A nova legislação, no entanto, emperra na dificuldade da Prefeitura em remover as antenas multadas. Isso porque, caso a operadora não faça a retirada, a subprefeitura da região teria de abrir concorrência e contratar uma empresa especializada.

Diante do risco de danificar um equipamento particular avaliado em mais de R$ 1 milhão e dos gastos para a remoção, o governo municipal resolveu recorrer ao Judiciário. Desde a entrada em vigor da lei, a Prefeitura entrou com 26 ações que exigem das empresas a retirada de equipamentos. O recurso na Justiça estava previsto pela legislação. Todos os processos já tiveram deferimento favorável ao governo em primeira instância, mas as operadoras recorreram da decisão. Elas argumentam que a Prefeitura não pode legislar sobre o setor de telecomunicações, um tema de alçada federal.

"A nova lei não resolveu o problema. Mais uma vez, a questão das antenas vai cair em um limbo jurídico sem escape. As empresas vão recorrer e as ações vão ficar trancadas por cinco anos. E quem é vizinho dessas torres fica refém da situação", afirma o vereador Adilson Amadeu (PTB). Em audiências sobre o assunto realizadas nas últimas duas semanas, 30 dos 31 subprefeitos foram ouvidos na Comissão de Finanças do Legislativo.
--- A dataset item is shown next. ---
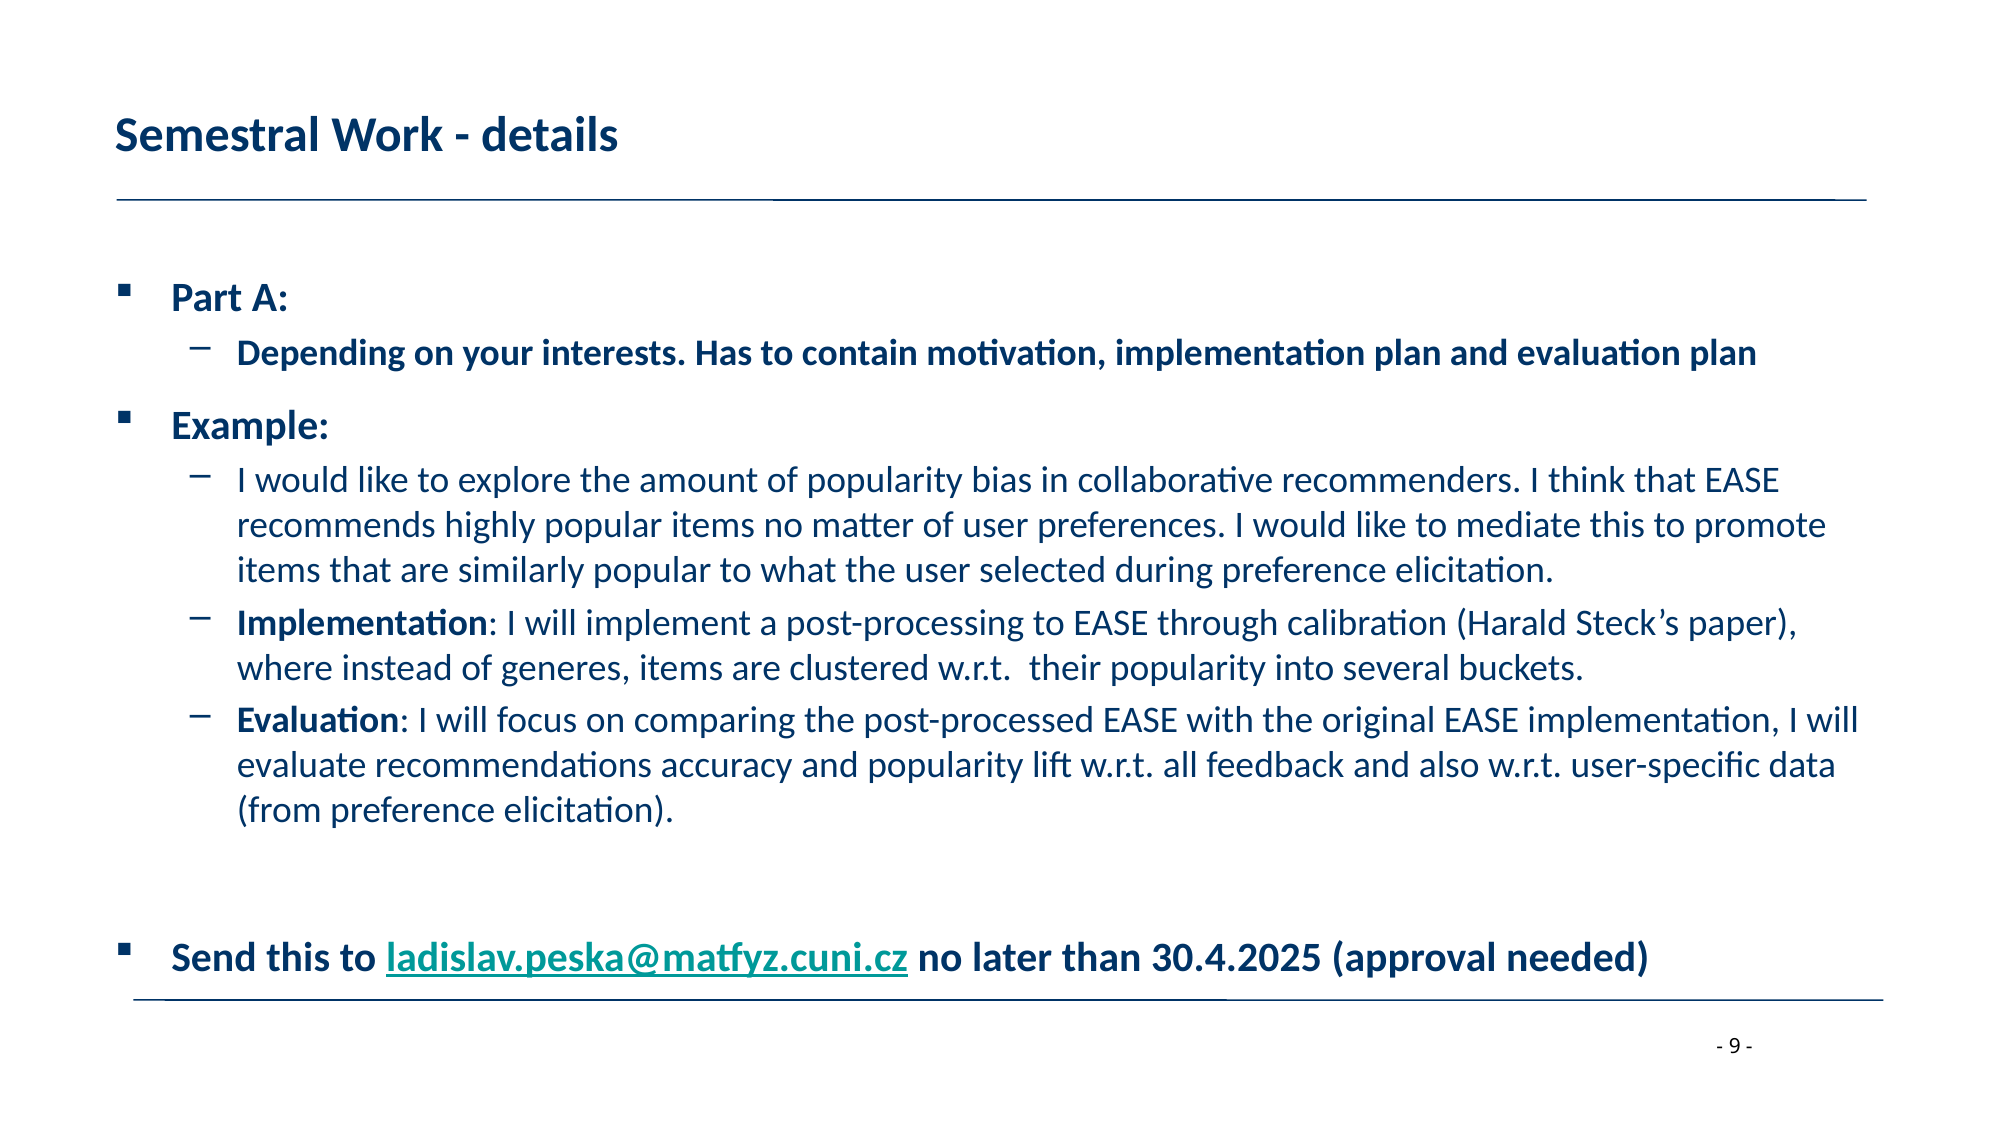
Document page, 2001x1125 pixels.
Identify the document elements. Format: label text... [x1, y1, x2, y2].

title Semestral Work - details [99, 37, 1901, 226]
list Part A: Depending on your interests. Has to contain motivation, implementation plan and evaluation plan Example: I would like to explore the amount of popularity bias in collaborative recommenders. I think that EASE recommends highly popular items no matter of user preferences. I would like to mediate this to promote items that are similarly popular to what the user selected during preference elicitation. Implementation: I will implement a post-processing to EASE through calibration (Harald Steck’s paper), where instead of generes, items are clustered w.r.t. their popularity into several buckets. Evaluation: I will focus on comparing the post-processed EASE with the original EASE implementation, I will evaluate recommendations accuracy and popularity lift w.r.t. all feedback and also w.r.t. user-specific data (from preference elicitation). Send this to ladislav.peska@matfyz.cuni.cz no later than 30.4.2025 (approval needed) [99, 262, 1901, 1006]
Só na Vila Mariana, na zona sul, onde existem 203 antenas, 135 multas de R$ 100 mil foram aplicadas desde abril. Uma das autuadas fica a menos de 100 metros do Colégio Marista Arquidiocesano, na altura do número 2.800 da Avenida Domingos de Moraes - a lei atual veta antenas a menos de 300 metros de escolas, por causa do risco de descargas elétricas nos imóveis vizinhos. Mas o equipamento, que já tinha uma notificação em 2008, segue no mesmo lugar. Outras 63 torres estão regularizadas no bairro. Na maioria dos casos, as empresas instalam a antena primeiro para depois pedir a regularização à Prefeitura.